[Plain-text document sources]
•••••
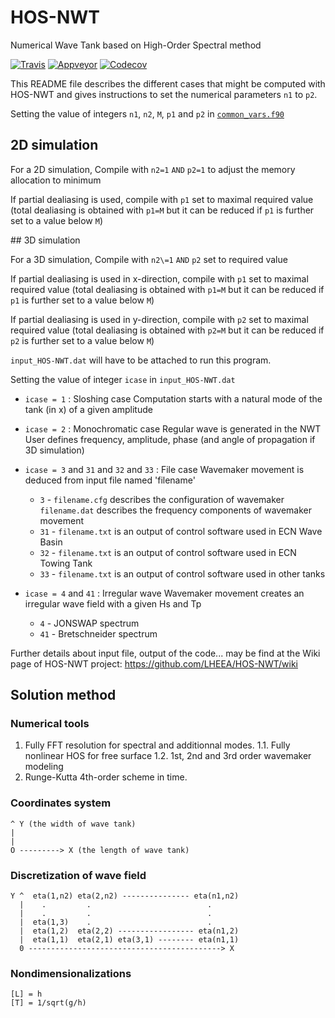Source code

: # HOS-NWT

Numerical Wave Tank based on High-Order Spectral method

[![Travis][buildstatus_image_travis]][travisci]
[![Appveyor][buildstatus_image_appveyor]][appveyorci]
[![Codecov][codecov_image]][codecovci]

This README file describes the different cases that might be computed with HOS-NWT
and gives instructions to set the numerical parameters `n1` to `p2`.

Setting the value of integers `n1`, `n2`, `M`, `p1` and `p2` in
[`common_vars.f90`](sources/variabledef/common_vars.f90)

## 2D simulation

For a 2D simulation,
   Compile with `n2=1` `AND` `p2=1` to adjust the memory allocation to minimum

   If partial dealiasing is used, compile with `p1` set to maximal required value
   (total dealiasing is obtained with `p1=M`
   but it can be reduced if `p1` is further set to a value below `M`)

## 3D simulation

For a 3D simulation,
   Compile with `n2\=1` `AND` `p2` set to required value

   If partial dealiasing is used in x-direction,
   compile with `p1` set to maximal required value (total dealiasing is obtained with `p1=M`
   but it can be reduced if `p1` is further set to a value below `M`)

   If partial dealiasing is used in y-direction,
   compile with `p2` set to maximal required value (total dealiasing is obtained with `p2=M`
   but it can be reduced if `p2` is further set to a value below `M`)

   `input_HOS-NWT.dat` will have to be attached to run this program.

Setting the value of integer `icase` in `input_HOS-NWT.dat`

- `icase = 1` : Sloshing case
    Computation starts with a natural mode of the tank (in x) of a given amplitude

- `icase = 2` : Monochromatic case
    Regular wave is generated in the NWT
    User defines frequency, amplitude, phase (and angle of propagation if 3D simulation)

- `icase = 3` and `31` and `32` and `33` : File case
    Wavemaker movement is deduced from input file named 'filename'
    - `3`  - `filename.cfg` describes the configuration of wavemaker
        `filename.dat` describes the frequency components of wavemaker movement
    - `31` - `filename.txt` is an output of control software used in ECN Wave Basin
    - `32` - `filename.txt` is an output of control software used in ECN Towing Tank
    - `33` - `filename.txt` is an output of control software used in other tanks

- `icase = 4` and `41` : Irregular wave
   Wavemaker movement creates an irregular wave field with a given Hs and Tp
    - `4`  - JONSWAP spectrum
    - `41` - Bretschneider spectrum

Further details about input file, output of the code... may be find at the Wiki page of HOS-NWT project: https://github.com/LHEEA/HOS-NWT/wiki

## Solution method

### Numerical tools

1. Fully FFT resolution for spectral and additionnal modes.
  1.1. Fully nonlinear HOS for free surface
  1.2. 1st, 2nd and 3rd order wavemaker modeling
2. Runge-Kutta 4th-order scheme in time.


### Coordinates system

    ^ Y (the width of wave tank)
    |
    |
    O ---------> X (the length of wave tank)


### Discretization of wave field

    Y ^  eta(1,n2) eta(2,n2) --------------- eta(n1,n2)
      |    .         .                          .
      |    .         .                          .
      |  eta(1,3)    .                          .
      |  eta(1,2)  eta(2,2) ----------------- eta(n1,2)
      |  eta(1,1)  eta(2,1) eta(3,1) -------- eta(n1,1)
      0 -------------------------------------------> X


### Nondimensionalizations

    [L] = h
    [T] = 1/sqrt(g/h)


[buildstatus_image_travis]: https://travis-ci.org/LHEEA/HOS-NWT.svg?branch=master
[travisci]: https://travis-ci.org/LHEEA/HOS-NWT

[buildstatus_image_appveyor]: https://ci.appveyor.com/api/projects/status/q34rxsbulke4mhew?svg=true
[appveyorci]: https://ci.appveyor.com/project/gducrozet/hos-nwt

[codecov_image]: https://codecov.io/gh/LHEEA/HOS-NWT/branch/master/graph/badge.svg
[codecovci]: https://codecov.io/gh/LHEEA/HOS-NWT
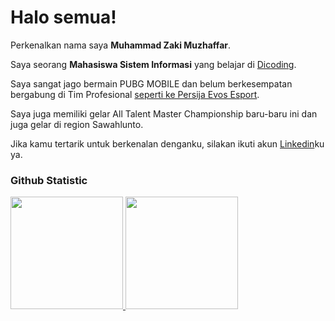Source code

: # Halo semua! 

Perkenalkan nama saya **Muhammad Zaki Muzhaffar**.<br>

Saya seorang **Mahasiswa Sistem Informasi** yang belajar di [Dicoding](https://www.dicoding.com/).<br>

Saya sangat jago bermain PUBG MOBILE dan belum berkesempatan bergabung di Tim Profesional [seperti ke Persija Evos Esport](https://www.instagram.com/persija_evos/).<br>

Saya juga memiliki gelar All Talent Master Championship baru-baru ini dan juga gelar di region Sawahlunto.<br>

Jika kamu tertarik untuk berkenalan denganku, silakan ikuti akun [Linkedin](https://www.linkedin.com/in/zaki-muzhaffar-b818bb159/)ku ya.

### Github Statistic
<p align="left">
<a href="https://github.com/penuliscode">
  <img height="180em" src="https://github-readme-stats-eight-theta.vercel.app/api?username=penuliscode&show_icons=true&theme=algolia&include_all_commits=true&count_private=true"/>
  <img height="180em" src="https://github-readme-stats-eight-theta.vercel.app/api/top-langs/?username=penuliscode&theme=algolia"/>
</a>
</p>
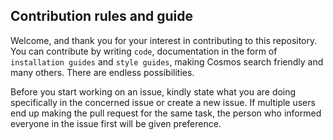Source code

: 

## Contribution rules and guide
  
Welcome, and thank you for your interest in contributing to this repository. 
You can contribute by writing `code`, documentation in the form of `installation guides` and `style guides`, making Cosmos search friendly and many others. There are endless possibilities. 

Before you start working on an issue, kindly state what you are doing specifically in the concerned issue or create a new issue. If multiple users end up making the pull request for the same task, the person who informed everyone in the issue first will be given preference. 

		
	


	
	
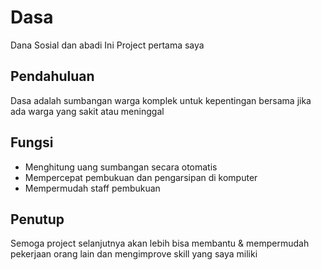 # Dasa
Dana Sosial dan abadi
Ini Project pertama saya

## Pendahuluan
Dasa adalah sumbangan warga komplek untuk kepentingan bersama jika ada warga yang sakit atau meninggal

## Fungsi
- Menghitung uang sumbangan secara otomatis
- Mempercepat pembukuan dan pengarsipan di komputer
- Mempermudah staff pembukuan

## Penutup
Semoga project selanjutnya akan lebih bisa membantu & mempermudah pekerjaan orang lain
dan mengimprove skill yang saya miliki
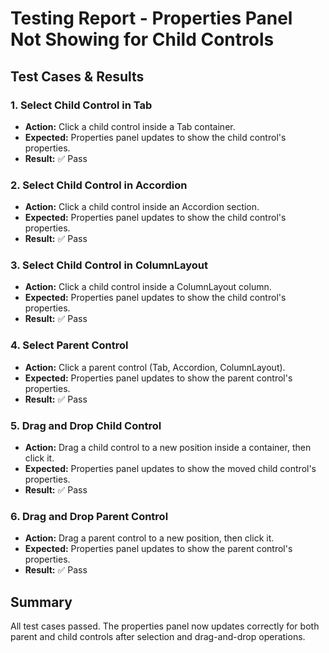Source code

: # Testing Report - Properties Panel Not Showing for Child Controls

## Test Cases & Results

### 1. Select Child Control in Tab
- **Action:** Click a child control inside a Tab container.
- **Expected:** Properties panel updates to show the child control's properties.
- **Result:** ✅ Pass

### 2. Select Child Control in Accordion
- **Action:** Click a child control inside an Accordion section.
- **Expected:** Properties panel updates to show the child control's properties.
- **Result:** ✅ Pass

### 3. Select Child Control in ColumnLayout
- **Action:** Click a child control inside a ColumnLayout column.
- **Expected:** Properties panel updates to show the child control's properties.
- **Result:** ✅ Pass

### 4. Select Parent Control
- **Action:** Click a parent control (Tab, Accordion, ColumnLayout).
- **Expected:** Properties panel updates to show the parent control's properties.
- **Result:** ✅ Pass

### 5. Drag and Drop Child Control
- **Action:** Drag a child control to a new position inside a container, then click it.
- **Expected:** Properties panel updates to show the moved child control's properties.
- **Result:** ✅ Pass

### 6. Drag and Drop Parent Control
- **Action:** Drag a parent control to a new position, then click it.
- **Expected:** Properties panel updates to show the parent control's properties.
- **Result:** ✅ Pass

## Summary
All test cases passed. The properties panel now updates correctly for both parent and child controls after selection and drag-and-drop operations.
•••••
Leave out any pictures and return exactly the lines from the beginning of the data through the line with "Setting the value of integers", inclusive.

# TASK SOLUTION
Source code

: # HOS-NWT

Numerical Wave Tank based on High-Order Spectral method

[![Travis][buildstatus_image_travis]][travisci]
[![Appveyor][buildstatus_image_appveyor]][appveyorci]
[![Codecov][codecov_image]][codecovci]

This README file describes the different cases that might be computed with HOS-NWT
and gives instructions to set the numerical parameters `n1` to `p2`.

Setting the value of integers `n1`, `n2`, `M`, `p1` and `p2` in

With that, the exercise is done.